Writing and reading soon became my new medication. While reading or creating a story; my mind slowed down, my feet stopped tapping, I quit talking, and I could stay focused on one activity. My anxiety faded. As I grew older, writing became my stronghold from the storm. In high school I still struggled to learn, to retain facts, and to finish tasks and assignments, but I worked hard. I remained at the top of my class. I received several academic awards and I excelled where I had once failed. When things seemed too chaotic, I'd take some time and sit and write.

Today, I still struggle with inattention and hyperactivity. I jump from one task to the next. My house will prove it. I hate housework just as bad as I hated homework as a child. Still, I remember my mother's patience, and I use the lessons she taught me to remain on task and to retain the information I need in order to create a home for my family and children. And when things get too hectic, writing is still my balm. I can sit still for hours while I focus on creating a new story. I have fun with writing, and as my children get older I'm so blessed to be able to share my love of reading and writing with them, just as my mom did for me.

My oldest son has recently been diagnosed with ADHD. It's been difficult to watch him struggle with the same social hindrances and learning disabilities that I faced. My heart breaks for him when I see his frustration building and I understand how hard it is to cope. I know we have a hard journey ahead, but I am blessed to be able to understand how he feels and to know those struggles he will face. I am blessed to have my mother's example and I know, with patience and persistence, he and I can overcome the burden of ADHD together.
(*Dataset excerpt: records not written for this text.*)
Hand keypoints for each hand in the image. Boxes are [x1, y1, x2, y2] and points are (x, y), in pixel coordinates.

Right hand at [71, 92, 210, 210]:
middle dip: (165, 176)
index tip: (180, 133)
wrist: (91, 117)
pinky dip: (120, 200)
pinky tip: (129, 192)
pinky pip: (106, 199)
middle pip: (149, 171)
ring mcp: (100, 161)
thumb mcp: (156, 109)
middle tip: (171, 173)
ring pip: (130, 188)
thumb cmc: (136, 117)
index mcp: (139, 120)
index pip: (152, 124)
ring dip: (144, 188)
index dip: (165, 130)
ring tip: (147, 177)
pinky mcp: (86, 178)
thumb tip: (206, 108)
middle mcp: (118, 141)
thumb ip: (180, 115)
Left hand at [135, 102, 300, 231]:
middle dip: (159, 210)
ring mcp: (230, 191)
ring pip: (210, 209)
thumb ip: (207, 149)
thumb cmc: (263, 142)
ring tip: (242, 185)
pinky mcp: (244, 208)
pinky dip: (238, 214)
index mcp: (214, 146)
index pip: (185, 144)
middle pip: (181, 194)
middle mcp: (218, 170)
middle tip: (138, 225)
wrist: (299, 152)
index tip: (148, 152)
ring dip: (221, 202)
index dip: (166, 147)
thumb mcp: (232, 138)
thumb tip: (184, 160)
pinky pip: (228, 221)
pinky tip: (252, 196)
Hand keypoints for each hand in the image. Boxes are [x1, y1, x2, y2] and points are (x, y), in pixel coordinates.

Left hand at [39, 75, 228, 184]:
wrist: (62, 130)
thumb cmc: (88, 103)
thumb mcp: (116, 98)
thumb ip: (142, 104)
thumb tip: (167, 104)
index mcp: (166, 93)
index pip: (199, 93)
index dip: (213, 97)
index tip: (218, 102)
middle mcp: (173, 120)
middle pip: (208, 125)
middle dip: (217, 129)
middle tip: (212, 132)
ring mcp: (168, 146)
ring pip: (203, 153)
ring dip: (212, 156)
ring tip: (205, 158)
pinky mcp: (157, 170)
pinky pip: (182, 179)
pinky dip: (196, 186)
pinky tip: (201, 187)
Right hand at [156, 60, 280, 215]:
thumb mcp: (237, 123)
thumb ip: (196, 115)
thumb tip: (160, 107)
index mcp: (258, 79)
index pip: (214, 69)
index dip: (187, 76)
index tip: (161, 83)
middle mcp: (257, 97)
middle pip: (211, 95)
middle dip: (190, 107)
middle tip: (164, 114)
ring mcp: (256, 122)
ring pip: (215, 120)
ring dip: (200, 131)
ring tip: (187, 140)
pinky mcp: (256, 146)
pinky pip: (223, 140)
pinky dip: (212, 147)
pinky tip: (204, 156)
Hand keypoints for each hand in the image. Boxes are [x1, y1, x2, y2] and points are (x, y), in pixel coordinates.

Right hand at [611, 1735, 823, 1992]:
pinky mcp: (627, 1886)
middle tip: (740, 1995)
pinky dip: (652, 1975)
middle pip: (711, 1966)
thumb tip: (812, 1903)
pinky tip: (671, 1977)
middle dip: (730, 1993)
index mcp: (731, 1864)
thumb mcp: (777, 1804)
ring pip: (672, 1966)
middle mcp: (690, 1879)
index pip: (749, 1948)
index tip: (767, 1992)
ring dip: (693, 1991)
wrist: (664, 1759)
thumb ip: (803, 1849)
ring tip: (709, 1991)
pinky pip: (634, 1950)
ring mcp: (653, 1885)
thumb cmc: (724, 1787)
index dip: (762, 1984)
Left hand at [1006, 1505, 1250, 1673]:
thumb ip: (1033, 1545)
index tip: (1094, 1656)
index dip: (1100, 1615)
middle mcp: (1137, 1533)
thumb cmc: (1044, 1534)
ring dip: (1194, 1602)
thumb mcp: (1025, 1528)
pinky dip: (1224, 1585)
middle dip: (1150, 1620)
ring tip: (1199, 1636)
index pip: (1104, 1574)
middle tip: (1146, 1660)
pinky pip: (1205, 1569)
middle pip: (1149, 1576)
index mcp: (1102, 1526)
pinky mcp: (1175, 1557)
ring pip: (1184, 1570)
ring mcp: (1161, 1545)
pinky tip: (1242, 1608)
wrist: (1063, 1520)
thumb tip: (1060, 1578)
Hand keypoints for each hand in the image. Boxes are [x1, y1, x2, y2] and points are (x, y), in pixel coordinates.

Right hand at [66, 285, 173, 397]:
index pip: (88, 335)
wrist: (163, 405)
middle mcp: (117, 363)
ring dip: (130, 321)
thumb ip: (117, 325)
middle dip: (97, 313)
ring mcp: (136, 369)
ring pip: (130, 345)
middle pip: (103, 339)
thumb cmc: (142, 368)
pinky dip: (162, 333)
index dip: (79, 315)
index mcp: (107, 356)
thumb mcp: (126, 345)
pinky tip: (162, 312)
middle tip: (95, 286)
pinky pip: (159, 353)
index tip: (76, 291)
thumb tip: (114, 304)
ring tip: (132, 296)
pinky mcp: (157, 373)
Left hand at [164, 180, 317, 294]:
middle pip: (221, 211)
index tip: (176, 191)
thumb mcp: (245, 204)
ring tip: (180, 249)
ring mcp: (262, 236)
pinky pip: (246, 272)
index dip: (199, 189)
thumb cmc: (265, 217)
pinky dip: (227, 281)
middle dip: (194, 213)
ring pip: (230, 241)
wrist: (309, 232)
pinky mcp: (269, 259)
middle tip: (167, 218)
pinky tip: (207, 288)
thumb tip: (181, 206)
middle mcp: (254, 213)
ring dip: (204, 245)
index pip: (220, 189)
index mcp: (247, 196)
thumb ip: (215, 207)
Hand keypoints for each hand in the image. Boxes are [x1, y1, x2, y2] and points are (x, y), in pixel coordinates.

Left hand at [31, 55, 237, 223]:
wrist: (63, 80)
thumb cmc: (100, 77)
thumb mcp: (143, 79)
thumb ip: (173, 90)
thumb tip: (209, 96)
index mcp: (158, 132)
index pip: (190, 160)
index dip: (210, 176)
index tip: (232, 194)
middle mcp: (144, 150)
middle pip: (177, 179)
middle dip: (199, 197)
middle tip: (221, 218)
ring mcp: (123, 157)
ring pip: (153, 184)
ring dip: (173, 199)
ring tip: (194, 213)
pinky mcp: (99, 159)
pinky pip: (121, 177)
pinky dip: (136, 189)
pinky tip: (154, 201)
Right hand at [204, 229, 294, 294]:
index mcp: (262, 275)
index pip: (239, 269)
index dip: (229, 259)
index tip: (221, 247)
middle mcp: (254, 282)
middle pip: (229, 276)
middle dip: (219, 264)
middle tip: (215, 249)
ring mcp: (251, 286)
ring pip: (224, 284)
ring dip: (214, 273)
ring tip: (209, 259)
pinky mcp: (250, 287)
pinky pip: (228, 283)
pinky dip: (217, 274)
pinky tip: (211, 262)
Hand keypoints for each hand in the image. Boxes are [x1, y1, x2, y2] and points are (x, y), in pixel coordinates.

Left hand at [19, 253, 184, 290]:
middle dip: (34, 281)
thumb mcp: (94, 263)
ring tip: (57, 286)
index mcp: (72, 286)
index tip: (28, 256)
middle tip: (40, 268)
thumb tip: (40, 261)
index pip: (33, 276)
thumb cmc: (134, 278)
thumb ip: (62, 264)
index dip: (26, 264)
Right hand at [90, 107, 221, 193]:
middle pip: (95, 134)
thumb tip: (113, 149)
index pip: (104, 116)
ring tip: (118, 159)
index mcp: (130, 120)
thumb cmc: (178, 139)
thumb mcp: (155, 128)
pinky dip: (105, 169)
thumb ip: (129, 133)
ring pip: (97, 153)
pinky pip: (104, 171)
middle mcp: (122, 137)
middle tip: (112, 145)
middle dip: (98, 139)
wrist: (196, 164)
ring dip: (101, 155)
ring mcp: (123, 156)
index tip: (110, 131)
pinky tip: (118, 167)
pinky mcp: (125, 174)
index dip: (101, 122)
In time, with guidance and direction, he too will understand ways to cope and I know that he can succeed in all that he does. And just as writing and reading became my medication, I know given time, he will discover his own method to channel his energies and creative "over-load". Every child is gifted in different ways. Like me, my child may not fit inside the box, but therein lies our adventure. I simply need to lift the lid.

1 comment:

  1. Be thankful that you were diagnosed as a child, my diagnosis wasn't until I was twenty two. Mom went to one of her yearly training classes required for daycare teachers and it was about ADD/ADHD and when they were reading off a list of symptoms she recognized my "space cadet" and social emotional issues amongst other things. I'm sure you remember reading was always my thing, my "hyper focus" as my doctor called it.

    My son Rick was diagnose with a more hyperactive lean on his. It was unsurprising as my doctor told me that they have seen it be somewhat hereditary and now knowing the symptoms knew what he was going through.

    Who needs the box anyways? I mean it was a fun castle, race car, and space ship... great to stand on to get a cookie. But all the fun was always outside it.